What you have to do =>
Please set out the lines of all the items below as a single numbered list, omitting any blank lines.

Excerpted data =>

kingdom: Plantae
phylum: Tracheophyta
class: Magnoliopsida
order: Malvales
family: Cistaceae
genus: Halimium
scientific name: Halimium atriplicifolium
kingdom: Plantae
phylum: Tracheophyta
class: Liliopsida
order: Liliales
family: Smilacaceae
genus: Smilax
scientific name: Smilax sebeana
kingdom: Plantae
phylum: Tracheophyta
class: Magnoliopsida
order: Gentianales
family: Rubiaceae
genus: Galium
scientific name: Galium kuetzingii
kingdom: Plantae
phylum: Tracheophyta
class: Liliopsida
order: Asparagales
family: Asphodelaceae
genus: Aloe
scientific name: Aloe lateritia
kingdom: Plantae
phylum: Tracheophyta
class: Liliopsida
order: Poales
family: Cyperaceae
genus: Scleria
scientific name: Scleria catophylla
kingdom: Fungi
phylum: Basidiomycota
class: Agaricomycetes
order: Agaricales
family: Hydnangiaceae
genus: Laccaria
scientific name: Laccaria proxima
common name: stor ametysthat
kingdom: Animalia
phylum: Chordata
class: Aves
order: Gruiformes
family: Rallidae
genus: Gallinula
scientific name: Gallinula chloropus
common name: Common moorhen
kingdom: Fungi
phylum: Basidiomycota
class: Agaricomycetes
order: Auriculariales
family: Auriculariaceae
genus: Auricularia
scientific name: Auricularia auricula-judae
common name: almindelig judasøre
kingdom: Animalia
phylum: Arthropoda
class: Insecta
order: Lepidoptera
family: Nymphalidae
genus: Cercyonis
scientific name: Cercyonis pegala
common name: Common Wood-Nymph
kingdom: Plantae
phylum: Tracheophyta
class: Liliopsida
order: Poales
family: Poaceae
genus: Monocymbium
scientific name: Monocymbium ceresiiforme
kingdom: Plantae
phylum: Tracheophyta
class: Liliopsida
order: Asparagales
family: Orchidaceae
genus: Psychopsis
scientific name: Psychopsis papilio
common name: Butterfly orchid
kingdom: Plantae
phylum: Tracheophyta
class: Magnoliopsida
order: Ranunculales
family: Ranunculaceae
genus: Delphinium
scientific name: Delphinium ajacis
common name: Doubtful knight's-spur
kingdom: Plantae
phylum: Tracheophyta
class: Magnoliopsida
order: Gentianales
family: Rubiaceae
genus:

The completed task =>
1. kingdom: Plantae
2. phylum: Tracheophyta
3. class: Magnoliopsida
4. order: Malvales
5. family: Cistaceae
6. genus: Halimium
7. scientific name: Halimium atriplicifolium
8. kingdom: Plantae
9. phylum: Tracheophyta
10. class: Liliopsida
11. order: Liliales
12. family: Smilacaceae
13. genus: Smilax
14. scientific name: Smilax sebeana
15. kingdom: Plantae
16. phylum: Tracheophyta
17. class: Magnoliopsida
18. order: Gentianales
19. family: Rubiaceae
20. genus: Galium
21. scientific name: Galium kuetzingii
22. kingdom: Plantae
23. phylum: Tracheophyta
24. class: Liliopsida
25. order: Asparagales
26. family: Asphodelaceae
27. genus: Aloe
28. scientific name: Aloe lateritia
29. kingdom: Plantae
30. phylum: Tracheophyta
31. class: Liliopsida
32. order: Poales
33. family: Cyperaceae
34. genus: Scleria
35. scientific name: Scleria catophylla
36. kingdom: Fungi
37. phylum: Basidiomycota
38. class: Agaricomycetes
39. order: Agaricales
40. family: Hydnangiaceae
41. genus: Laccaria
42. scientific name: Laccaria proxima
43. common name: stor ametysthat
44. kingdom: Animalia
45. phylum: Chordata
46. class: Aves
47. order: Gruiformes
48. family: Rallidae
49. genus: Gallinula
50. scientific name: Gallinula chloropus
51. common name: Common moorhen
52. kingdom: Fungi
53. phylum: Basidiomycota
54. class: Agaricomycetes
55. order: Auriculariales
56. family: Auriculariaceae
57. genus: Auricularia
58. scientific name: Auricularia auricula-judae
59. common name: almindelig judasøre
60. kingdom: Animalia
61. phylum: Arthropoda
62. class: Insecta
63. order: Lepidoptera
64. family: Nymphalidae
65. genus: Cercyonis
66. scientific name: Cercyonis pegala
67. common name: Common Wood-Nymph
68. kingdom: Plantae
69. phylum: Tracheophyta
70. class: Liliopsida
71. order: Poales
72. family: Poaceae
73. genus: Monocymbium
74. scientific name: Monocymbium ceresiiforme
75. kingdom: Plantae
76. phylum: Tracheophyta
77. class: Liliopsida
78. order: Asparagales
79. family: Orchidaceae
80. genus: Psychopsis
81. scientific name: Psychopsis papilio
82. common name: Butterfly orchid
83. kingdom: Plantae
84. phylum: Tracheophyta
85. class: Magnoliopsida
86. order: Ranunculales
87. family: Ranunculaceae
88. genus: Delphinium
89. scientific name: Delphinium ajacis
90. common name: Doubtful knight's-spur
91. kingdom: Plantae
92. phylum: Tracheophyta
93. class: Magnoliopsida
94. order: Gentianales
95. family: Rubiaceae
96. genus:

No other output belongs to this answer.